The key question in retention is whether the starting size of the cohort number of subscribers will remain constant, decay, or increase over time.
Retention analysis uses the count of entities or sum of money present in the data set for each period from the starting date and is normalized by dividing this number by the count or sum of entities in the first time period. Retention analysis is typically displayed in a graph or table form, which is referred to as a retention curve.
The first characteristic to pay attention to is the shape of the curve in the initial few periods. For many apps, losing half of the cohort in the first few months is common. A second characteristic to look for is whether the curve flattens after some number of periods.
Survivorship
Survivorship is concerned with how long something lasts. It can help answer questions about the share of the population that is likely to remain past a certain amount of time. It can help identify which characteristics increase or decrease the survival likelihood.
This is similar to retention analysis, but we would calculate whether the entity is present in that period or later in the time series. Then the share of the total cohort is calculated.
Returnship
Returnship seeks to understand whether a cohort member can be expected to return within a given window of time and the intensity of activity during that window.

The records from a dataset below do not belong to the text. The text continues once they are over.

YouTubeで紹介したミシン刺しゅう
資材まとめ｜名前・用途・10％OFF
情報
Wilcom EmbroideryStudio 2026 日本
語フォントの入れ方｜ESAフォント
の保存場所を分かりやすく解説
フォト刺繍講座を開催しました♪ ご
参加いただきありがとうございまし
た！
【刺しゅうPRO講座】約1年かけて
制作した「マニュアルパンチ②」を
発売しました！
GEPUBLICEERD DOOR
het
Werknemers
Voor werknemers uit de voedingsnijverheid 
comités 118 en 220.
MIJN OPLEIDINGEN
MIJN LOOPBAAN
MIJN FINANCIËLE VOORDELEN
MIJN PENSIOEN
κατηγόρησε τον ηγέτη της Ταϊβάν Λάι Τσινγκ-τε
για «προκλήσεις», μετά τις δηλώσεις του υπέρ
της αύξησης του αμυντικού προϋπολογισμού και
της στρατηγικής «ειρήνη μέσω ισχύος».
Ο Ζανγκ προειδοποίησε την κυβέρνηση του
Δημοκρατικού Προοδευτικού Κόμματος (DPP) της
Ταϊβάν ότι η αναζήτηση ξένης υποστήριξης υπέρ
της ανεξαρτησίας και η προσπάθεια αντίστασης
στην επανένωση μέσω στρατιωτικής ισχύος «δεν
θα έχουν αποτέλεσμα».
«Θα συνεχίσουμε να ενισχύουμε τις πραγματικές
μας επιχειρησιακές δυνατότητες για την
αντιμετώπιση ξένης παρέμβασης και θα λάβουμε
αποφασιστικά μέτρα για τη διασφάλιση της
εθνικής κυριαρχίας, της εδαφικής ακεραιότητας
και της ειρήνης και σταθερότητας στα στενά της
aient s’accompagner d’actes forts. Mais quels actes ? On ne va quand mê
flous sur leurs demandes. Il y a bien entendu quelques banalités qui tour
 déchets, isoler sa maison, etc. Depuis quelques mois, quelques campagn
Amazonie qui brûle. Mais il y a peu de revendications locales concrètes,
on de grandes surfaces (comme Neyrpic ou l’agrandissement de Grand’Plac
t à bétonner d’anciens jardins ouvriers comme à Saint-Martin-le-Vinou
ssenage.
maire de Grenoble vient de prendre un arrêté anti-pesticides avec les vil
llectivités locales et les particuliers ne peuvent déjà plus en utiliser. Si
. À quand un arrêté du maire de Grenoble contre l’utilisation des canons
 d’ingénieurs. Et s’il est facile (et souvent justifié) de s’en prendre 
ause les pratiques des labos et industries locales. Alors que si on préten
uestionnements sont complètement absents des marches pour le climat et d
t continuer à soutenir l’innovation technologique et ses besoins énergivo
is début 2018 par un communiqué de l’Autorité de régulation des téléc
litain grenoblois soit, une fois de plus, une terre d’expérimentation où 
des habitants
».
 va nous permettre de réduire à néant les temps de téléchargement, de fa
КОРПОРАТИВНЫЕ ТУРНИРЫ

For example, an e-commerce site might want to know how many new customers were acquired because of a marketing campaign and also whether those buyers are repeat buyers. One way we can figure this out is to calculate total purchases per customer. However, comparing customers acquired three years ago to those acquired a month ago isn’t fair. The older cohort would appear more valuable than the new ones.

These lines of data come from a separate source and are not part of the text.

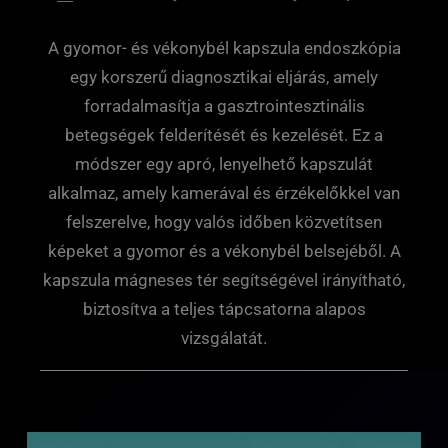
A gyomor- és vékonybél kapszula endoszkópia
egy korszerű diagnosztikai eljárás, amely
forradalmasítja a gasztrointesztinális
betegségek felderítését és kezelését. Ez a
módszer egy apró, lenyelhető kapszulát
alkalmaz, amely kamerával és érzékelőkkel van
felszerelve, hogy valós időben közvetítsen
képeket a gyomor és a vékonybél belsejéből. A
kapszula mágneses tér segítségével irányítható,
biztosítva a teljes tápcsatorna alapos
vizsgálatát.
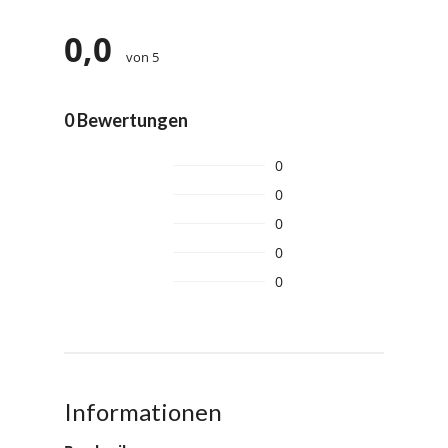
0,0
von 5
0 Bewertungen
0
0
0
0
0
Informationen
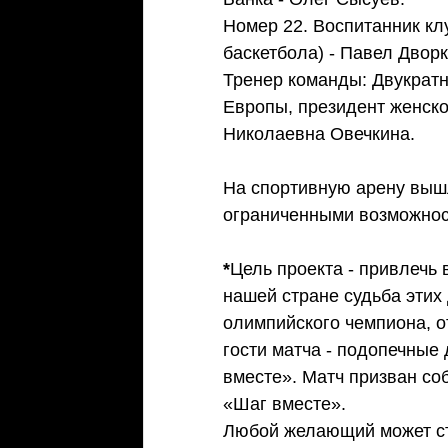
Номер 22. Воспитанник кл
баскетбола) - Павел Дворк
Тренер команды: Двукратн
Европы, президент женског
Николаевна Овечкина.  
На спортивную арену вышл
ограниченными возможнос
*
Цель проекта - привлечь 
нашей стране судьба этих
олимпийского чемпиона, о
гости матча - подопечные
вместе». Матч призван со
«Шаг вместе». 
Любой желающий может ста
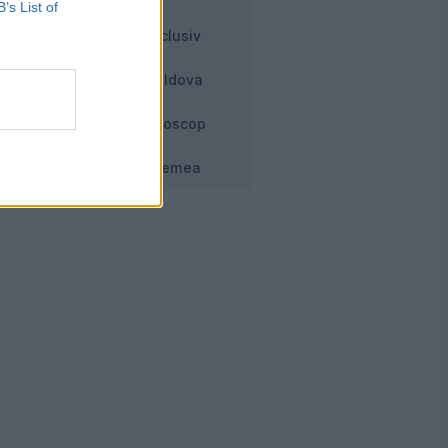
B’s List of
Exclusiv
Moldova
a
Horoscop
u
Vremea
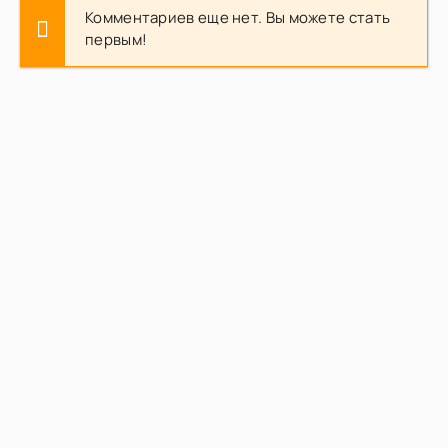
Комментариев еще нет. Вы можете стать
первым!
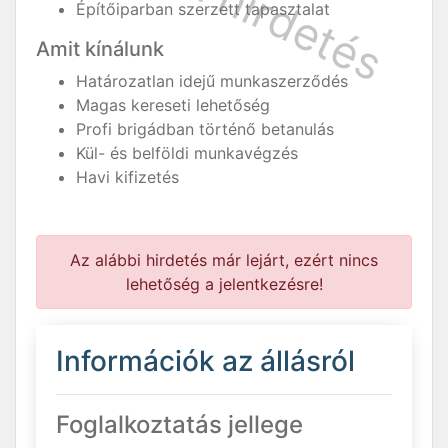
Építőiparban szerzett tapasztalat
Amit kínálunk
Határozatlan idejű munkaszerződés
Magas kereseti lehetőség
Profi brigádban történő betanulás
Kül- és belföldi munkavégzés
Havi kifizetés
Az alábbi hirdetés már lejárt, ezért nincs
lehetőség a jelentkezésre!
Információk az állásról
Foglalkoztatás jellege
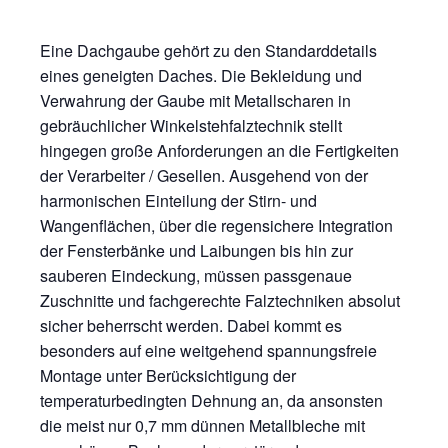
Eine Dachgaube gehört zu den Standarddetails
eines geneigten Daches. Die Bekleidung und
Verwahrung der Gaube mit Metallscharen in
gebräuchlicher Winkelstehfalztechnik stellt
hingegen große Anforderungen an die Fertigkeiten
der Verarbeiter / Gesellen. Ausgehend von der
harmonischen Einteilung der Stirn- und
Wangenflächen, über die regensichere Integration
der Fensterbänke und Laibungen bis hin zur
sauberen Eindeckung, müssen passgenaue
Zuschnitte und fachgerechte Falztechniken absolut
sicher beherrscht werden. Dabei kommt es
besonders auf eine weitgehend spannungsfreie
Montage unter Berücksichtigung der
temperaturbedingten Dehnung an, da ansonsten
die meist nur 0,7 mm dünnen Metallbleche mit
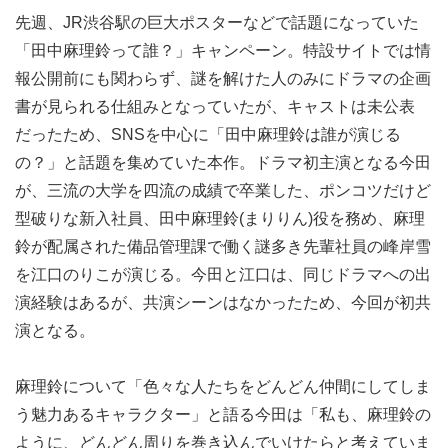
先週、JR渋谷駅の巨大ポスターなどで話題になっていた
「田中麻理鈴って誰？」キャンペーン。特設サイトでは情
報公開前にも関わらず、謎を解けた人のみにドラマの企画
書が見られる仕組みとなっていたが、キャストは未公表
だったため、SNSを中心に「田中麻理鈴は誰が演じる
の？」と話題を集めていた本作。ドラマ初主演となる今田
が、三流の大学を四流の成績で卒業した、ポンコツだけど
型破りな新入社員、田中麻理鈴(まりりん)役を務め、麻理
鈴が配属された備品管理課で働く謎多き先輩社員の峰岸雪
を江口のりこが演じる。今田と江口は、同じドラマへの出
演経験はあるが、共演シーンはなかったため、今回が初共
演となる。
麻理鈴について「色々な人たちをどんどん仲間にしてしま
う魅力あるキャラクター」と語る今田は「私も、麻理鈴の
ように、どんどん周りを巻き込んでいけたらと考えていま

To make a fair comparison, we need to create an analysis based on a fixed window of time from the first date and consider whether cohort members returned within that window.
Cumulative
Cumulative can be used to establish cumulative lifetime value. With cumulative calculations, we’re concerned about whether an entity did an action on the total as of a particular date. The calculations used are counts or sums.
Text Analysis
Text in databases ranges from structured to semistructured or mostly unstructured. SQL has a number of useful functions that can accomplish a range of text-structuring.
Text analysis is the process of deriving insight from text data. There are two broad categories of text analysis: qualitative and quantitative. The qualitative analysis seeks to understand the meaning of a single text or a set of texts. The quantitative analysis seeks to synthesize information from text data, but the output is quantitative. SQL is more suited to quantitative analysis.

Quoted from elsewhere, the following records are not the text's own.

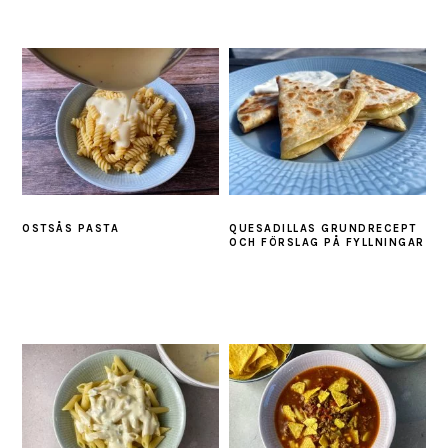
OSTSÅS PASTA
QUESADILLAS GRUNDRECEPT
OCH FÖRSLAG PÅ FYLLNINGAR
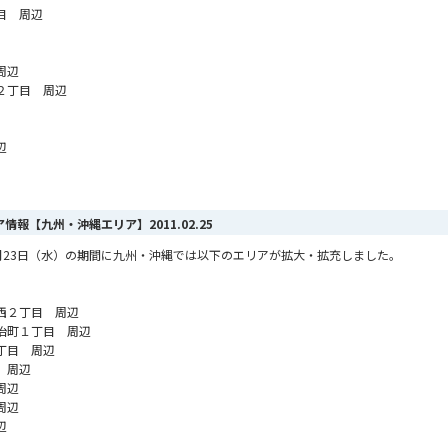
目 周辺
周辺
２丁目 周辺
辺
リア情報【九州・沖縄エリア】
2011.02.25
ら2月23日（水）の期間に九州・沖縄では以下のエリアが拡大・拡充しました。
西２丁目 周辺
冶町１丁目 周辺
丁目 周辺
 周辺
周辺
周辺
辺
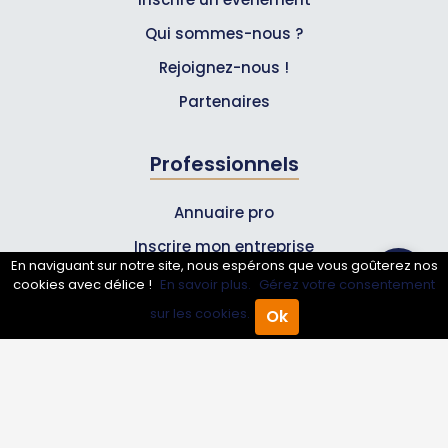
Qui sommes-nous ?
Rejoignez-nous !
Partenaires
Professionnels
Annuaire pro
Inscrire mon entreprise
En naviguant sur notre site, nous espérons que vous goûterez nos
Les Abonnements Pros
cookies avec délice !
En savoir plus.
Gérez votre consentement
sur les cookies.
Ok
Accueil
Annuaire Pro
Agenda
Menu
Infos
Mentions légales et CGV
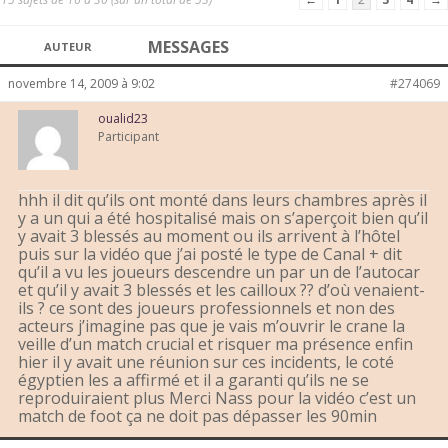
MESSAGES
AUTEUR
novembre 14, 2009 à 9:02
#274069
oualid23
Participant
hhh il dit qu’ils ont monté dans leurs chambres après il
y a un qui a été hospitalisé mais on s’aperçoit bien qu’il
y avait 3 blessés au moment ou ils arrivent à l’hôtel
puis sur la vidéo que j’ai posté le type de Canal + dit
qu’il a vu les joueurs descendre un par un de l’autocar
et qu’il y avait 3 blessés et les cailloux ?? d’où venaient-
ils ? ce sont des joueurs professionnels et non des
acteurs j’imagine pas que je vais m’ouvrir le crane la
veille d’un match crucial et risquer ma présence enfin
hier il y avait une réunion sur ces incidents, le coté
égyptien les a affirmé et il a garanti qu’ils ne se
reproduiraient plus Merci Nass pour la vidéo c’est un
match de foot ça ne doit pas dépasser les 90min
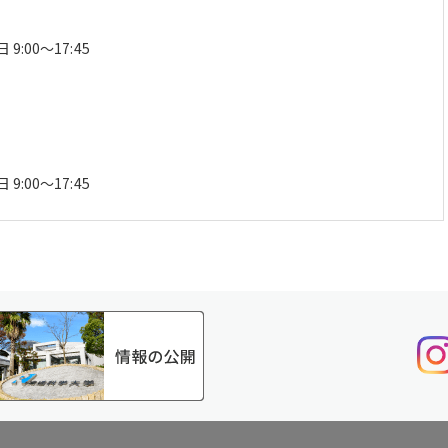
9:00～17:45
9:00～17:45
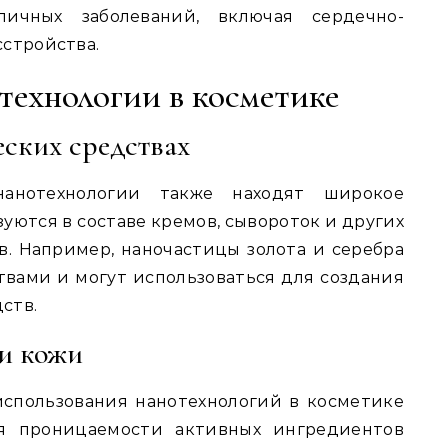
ичных заболеваний, включая сердечно-
сстройства.
ехнологии в косметике
ских средствах
анотехнологии также находят широкое
ются в составе кремов, сывороток и других
в. Например, наночастицы золота и серебра
вами и могут использоваться для создания
ств.
и кожи
спользования нанотехнологий в косметике
ия проницаемости активных ингредиентов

Text analysis has several goals. The first is text extraction, where pieces of data must be pulled from the text. Another is categorization where information is extracted from text data in order to assign tags to rows. Another is sentiment analysis where the goal is to understand the intent of the writer on a scale from positive to negative.
Text Characteristics
The most flexible data type is VARCHAR. The first thing we would do is profiling and characterizing data.
One way we can get to know the text data is to find the number of characters in each value which is done with the length function (or len):
SELECT length('Sample');
We can create a distribution of field lengths to get a sense of the typical length and whether there are any extreme outliers:
SELECT length(reports), COUNT(*) AS records
FROM gov
GROUP BY 1
ORDER BY 1
The next step is to make this field more usable. The steps are:
Plan the field desired as output
Apply parsing functions
Apply transformations
Check results when applied to the entire data set
Repeat these steps until the data is in desired formats
Text Parsing
Parsing data is the process of extracting pieces of text value to make them more useful. Parsing splits the data into two parts: one for things we want and the other for everything else.
The simplest parsing function is to return a fixed number of characters. The left function returns characters from the left side, while the right function returns characters from the right side:
SELECT left('data',3) as left_data,
right('data',4) as right_data
The left and right functions are useful for extracting fixed-length parts of a string, but for more complex patterns, we would use split_part. The idea behind this function is to split a string into parts based on delimiter and then allow you to select a specific part. A delimiter is one or more characters that are used to specify the boundary between text. The form is:
split_part(string or field name, delimiter, index)
The index is the position of the text to be returned, relative to the delimiter.
SELECT split_part('example of a string', 'example', 1)
SELECT split_part('example of a string', 'example', 2)
Text Transformations
Transformation changes string values in some way. The most common transformations are capitalization. The upper function converts all letters into uppercase, while the lower function converts letters into lowercase. Example:
SELECT upper('Sample')
SELECT lower('Sample')
Some databases, like Postgres, have initcap fiction that capitalizes the first letter of each word in a string:
SELECT initcap('new york')
Another useful function is trim which removes blank spaces at the beginning and end of a string. Example:
SELCT trim(' New York ')
The last transformation is the replace function. Sometimes we want to change a string into another string or remove it entirely. The replace function takes three arguments: the original text, the string to find, and the string to substitute.
replace(string, string to find, string to substitute)
[End of Part Two]